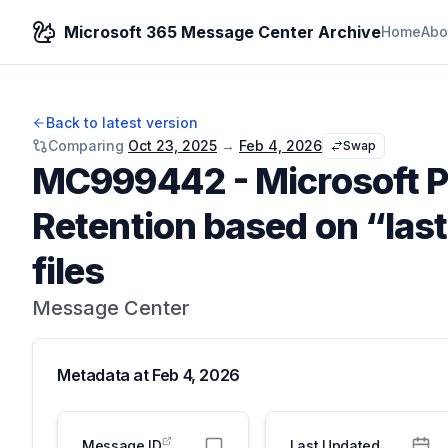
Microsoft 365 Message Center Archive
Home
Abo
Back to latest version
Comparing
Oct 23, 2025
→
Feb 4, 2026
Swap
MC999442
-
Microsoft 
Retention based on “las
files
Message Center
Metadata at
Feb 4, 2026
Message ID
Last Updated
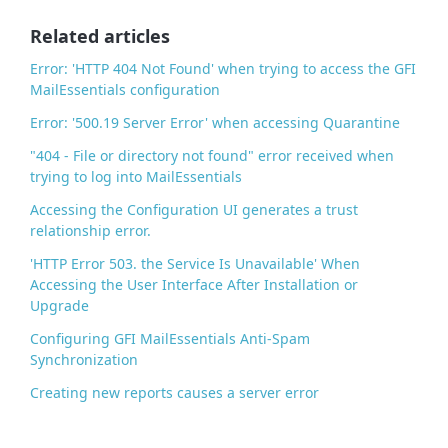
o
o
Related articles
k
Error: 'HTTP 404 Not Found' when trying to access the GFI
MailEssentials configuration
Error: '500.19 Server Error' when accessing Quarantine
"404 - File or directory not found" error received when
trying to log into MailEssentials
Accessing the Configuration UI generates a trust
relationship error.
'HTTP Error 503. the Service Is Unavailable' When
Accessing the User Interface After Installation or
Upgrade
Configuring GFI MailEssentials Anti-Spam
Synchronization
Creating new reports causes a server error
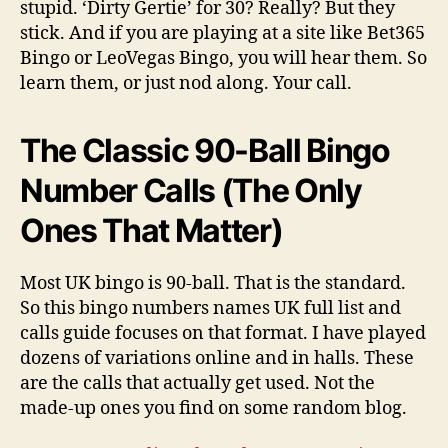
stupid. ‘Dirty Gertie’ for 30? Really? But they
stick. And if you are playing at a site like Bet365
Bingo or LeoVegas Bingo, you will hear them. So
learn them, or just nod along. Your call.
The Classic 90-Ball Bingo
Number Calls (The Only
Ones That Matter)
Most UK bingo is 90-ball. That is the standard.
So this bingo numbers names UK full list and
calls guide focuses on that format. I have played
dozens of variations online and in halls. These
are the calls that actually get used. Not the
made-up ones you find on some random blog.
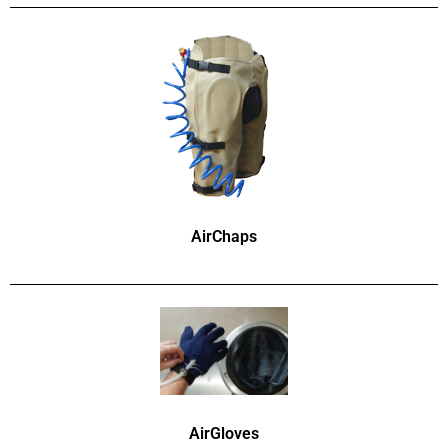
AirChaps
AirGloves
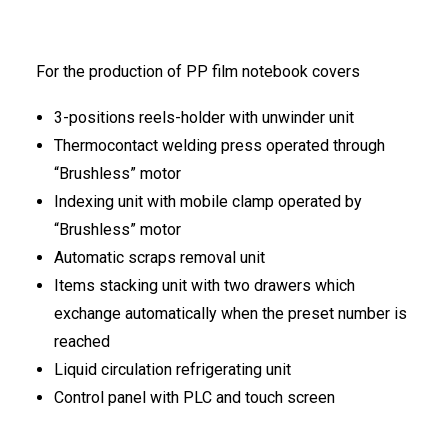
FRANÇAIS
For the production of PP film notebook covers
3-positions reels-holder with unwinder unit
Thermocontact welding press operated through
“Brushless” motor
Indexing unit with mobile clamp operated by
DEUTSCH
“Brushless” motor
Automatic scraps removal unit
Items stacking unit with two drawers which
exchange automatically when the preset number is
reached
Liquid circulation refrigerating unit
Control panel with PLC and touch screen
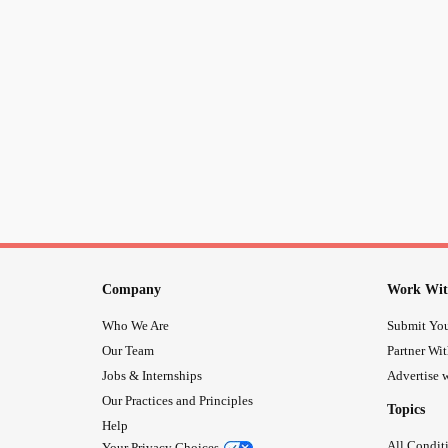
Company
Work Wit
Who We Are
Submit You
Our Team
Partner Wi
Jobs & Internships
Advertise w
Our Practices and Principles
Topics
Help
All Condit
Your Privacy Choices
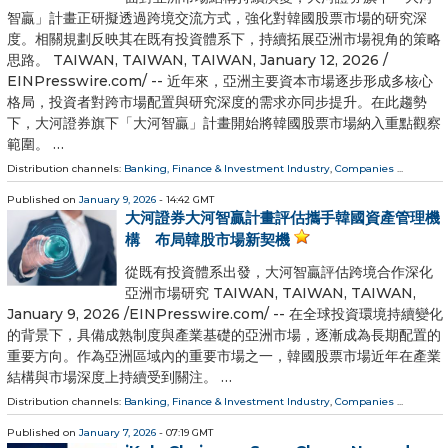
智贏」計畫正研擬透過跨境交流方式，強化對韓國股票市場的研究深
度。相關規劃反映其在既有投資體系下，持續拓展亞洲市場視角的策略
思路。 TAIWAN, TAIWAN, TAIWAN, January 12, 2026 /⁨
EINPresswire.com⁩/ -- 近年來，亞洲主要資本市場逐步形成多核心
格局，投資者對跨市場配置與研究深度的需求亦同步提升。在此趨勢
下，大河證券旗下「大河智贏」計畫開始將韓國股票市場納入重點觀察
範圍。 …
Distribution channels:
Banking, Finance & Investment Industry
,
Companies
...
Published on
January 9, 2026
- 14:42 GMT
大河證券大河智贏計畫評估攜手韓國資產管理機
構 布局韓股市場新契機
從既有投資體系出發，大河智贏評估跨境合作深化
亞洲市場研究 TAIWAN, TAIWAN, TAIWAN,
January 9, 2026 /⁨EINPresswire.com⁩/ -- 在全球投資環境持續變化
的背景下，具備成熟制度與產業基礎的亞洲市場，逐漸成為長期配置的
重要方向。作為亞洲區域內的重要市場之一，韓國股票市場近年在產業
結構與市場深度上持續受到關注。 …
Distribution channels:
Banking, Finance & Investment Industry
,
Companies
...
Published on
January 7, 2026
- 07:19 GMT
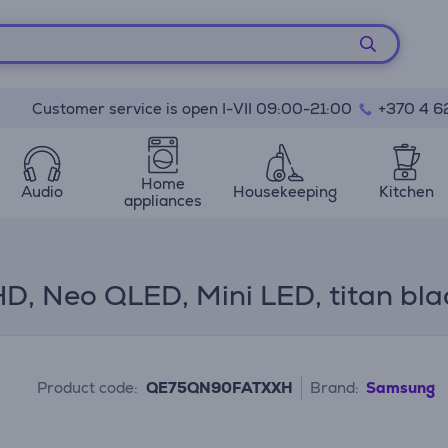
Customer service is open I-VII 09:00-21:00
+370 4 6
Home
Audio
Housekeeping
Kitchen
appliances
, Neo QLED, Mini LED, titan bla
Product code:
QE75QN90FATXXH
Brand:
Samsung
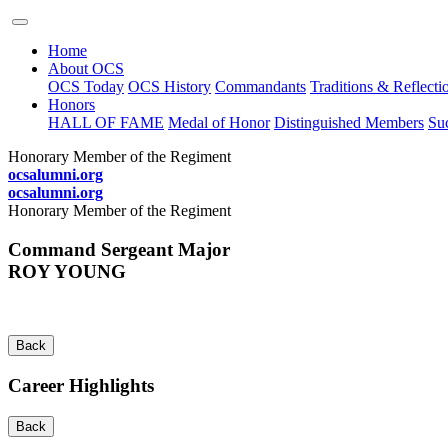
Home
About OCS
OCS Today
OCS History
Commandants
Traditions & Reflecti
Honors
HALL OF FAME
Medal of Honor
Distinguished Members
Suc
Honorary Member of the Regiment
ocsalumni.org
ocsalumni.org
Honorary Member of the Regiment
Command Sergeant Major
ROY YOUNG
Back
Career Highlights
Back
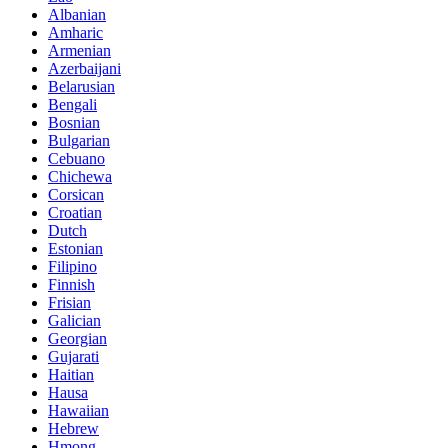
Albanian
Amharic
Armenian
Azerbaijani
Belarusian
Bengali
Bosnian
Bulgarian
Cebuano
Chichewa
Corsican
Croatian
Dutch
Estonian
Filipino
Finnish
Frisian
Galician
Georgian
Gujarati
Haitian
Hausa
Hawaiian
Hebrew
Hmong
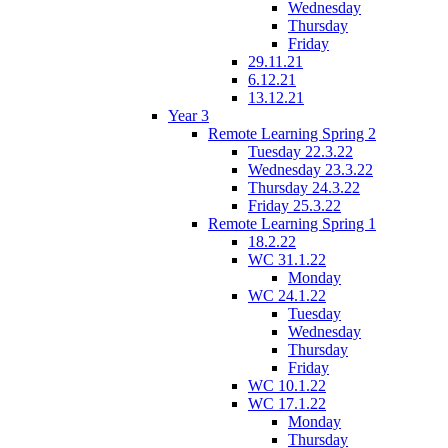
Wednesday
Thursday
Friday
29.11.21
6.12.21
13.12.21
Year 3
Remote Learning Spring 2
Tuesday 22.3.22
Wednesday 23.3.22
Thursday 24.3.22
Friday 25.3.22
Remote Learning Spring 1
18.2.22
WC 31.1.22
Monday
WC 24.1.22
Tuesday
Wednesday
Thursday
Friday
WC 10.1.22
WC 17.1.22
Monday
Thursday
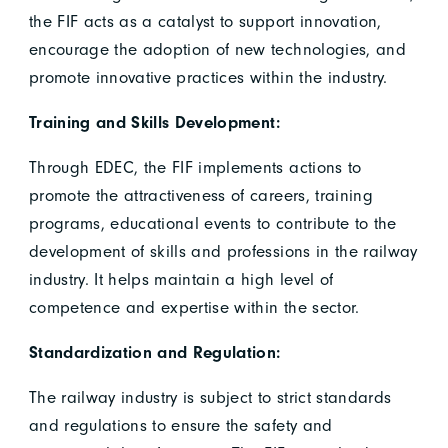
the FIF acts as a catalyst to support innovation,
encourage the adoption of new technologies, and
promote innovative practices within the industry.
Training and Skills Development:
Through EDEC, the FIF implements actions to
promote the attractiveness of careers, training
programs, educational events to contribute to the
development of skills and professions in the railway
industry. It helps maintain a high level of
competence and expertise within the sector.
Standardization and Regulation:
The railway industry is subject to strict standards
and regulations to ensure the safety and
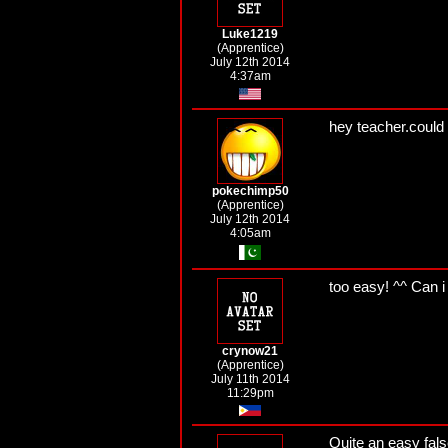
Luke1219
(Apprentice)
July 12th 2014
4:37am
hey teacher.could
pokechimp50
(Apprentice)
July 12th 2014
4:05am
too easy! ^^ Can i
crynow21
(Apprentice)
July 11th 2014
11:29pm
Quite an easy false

* * *

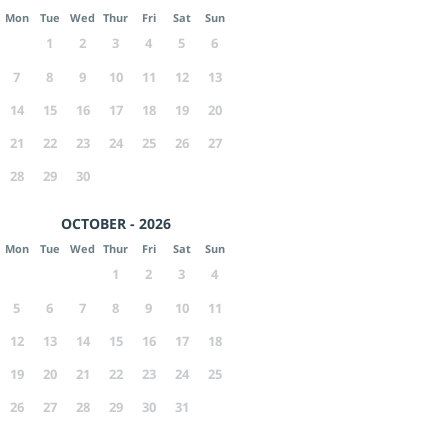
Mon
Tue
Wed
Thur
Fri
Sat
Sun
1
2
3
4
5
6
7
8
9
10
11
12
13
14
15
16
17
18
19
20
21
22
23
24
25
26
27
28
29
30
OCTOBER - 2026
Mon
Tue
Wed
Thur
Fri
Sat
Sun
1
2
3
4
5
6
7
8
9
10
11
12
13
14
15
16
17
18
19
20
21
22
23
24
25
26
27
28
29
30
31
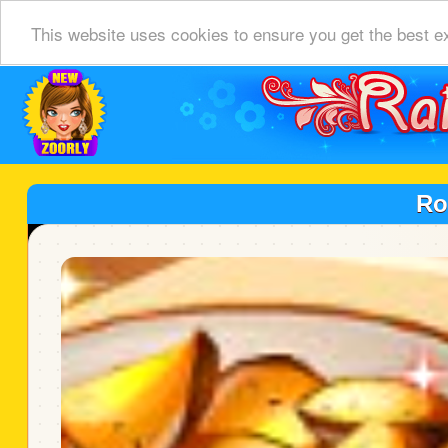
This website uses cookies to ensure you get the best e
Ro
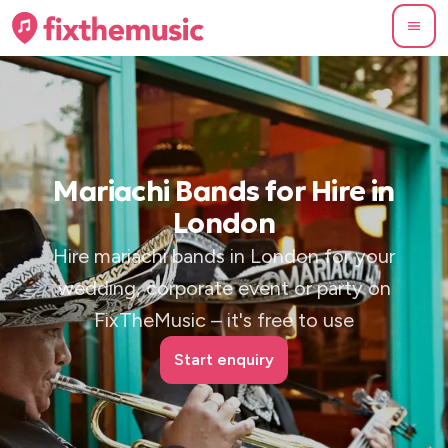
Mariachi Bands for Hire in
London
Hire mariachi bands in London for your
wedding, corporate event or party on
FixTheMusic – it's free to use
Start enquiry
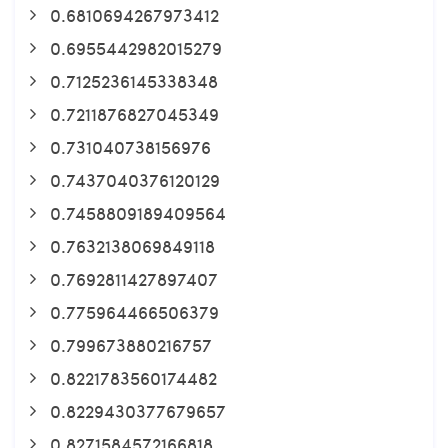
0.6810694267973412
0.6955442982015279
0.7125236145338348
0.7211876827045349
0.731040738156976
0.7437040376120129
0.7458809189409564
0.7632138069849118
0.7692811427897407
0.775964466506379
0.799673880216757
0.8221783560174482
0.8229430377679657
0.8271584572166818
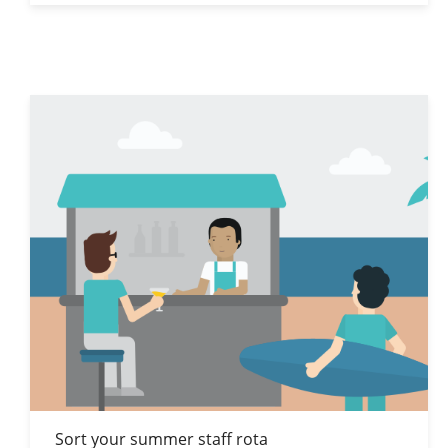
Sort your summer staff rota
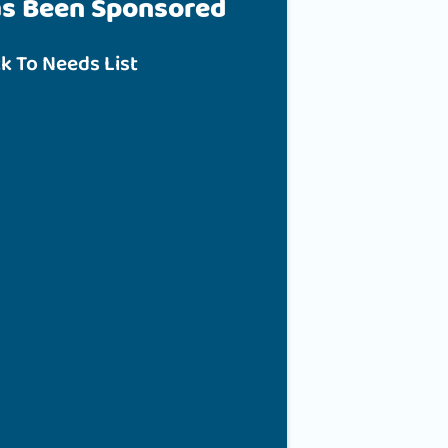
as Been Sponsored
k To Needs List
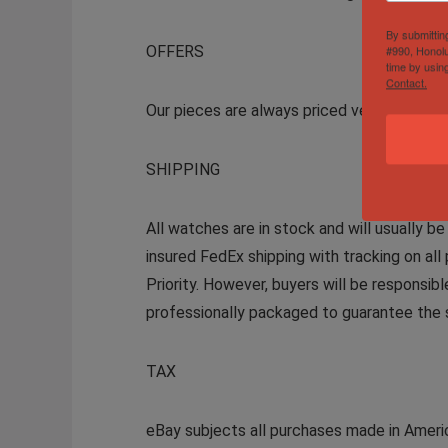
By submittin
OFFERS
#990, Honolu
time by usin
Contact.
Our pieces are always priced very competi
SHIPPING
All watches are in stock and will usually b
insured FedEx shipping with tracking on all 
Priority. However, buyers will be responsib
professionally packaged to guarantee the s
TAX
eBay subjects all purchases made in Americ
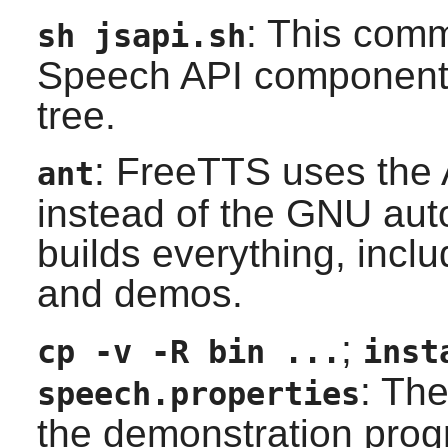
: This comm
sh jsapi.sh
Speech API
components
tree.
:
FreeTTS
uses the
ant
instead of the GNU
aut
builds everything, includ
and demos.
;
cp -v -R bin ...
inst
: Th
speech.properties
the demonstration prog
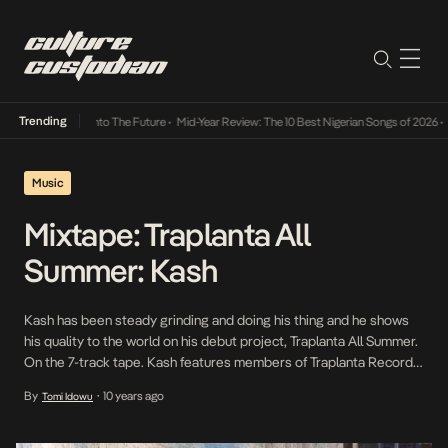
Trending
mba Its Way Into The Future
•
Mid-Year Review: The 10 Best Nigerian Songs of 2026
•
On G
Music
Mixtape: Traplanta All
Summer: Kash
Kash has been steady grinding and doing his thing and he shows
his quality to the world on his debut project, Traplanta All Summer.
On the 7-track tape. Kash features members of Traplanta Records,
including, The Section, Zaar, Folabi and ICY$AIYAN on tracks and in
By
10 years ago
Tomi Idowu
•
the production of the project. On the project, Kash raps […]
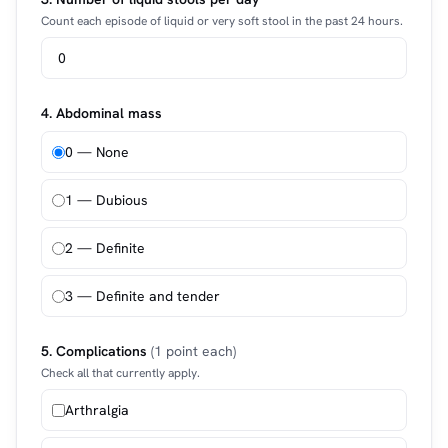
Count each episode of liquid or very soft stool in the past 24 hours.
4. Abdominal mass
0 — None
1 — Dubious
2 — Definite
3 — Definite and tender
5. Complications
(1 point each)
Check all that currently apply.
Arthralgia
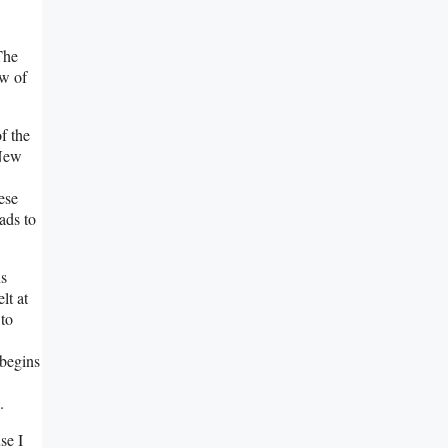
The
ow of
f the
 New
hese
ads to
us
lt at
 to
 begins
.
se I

* * *

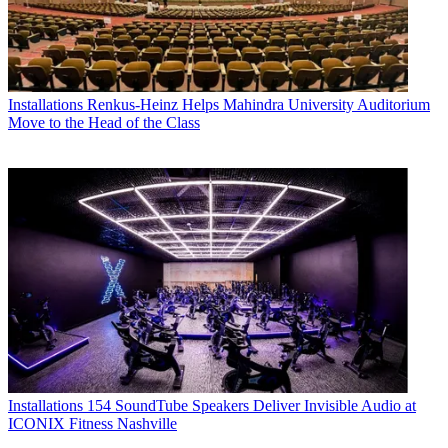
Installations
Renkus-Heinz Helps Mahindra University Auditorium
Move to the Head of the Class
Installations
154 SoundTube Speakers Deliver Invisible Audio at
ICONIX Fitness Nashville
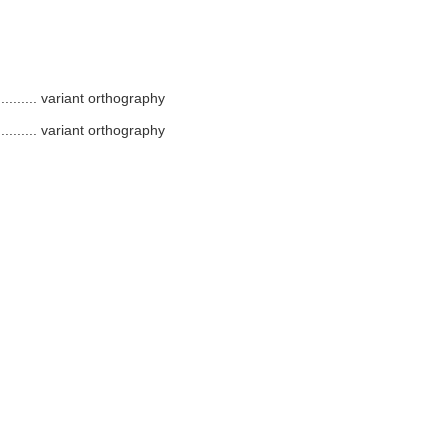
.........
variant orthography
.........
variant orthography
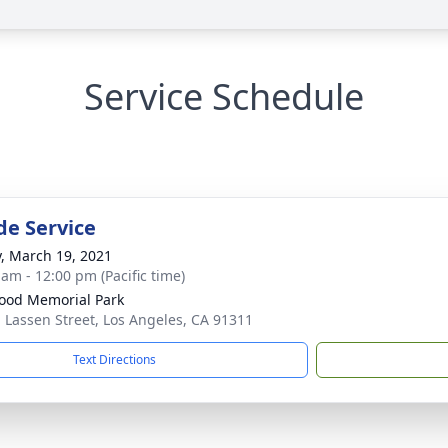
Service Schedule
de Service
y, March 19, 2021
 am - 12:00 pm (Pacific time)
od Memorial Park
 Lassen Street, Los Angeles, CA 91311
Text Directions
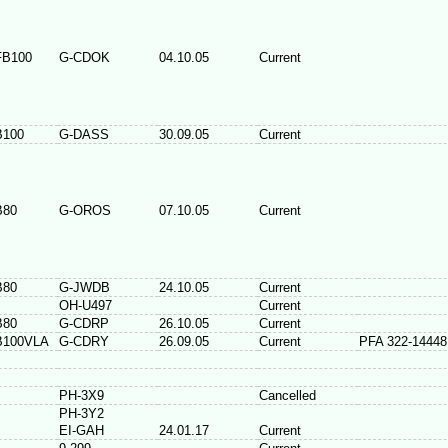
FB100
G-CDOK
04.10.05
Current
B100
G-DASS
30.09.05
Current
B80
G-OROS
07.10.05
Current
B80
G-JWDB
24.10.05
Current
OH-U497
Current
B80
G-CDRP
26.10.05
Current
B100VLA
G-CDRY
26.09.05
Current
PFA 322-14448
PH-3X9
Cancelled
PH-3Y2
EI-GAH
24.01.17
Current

What this task involves:
The answer is every line in the data where the word "Microsoft" appears.

Exercise response:
Microsoft 365 Message Center Archive
Microsoft 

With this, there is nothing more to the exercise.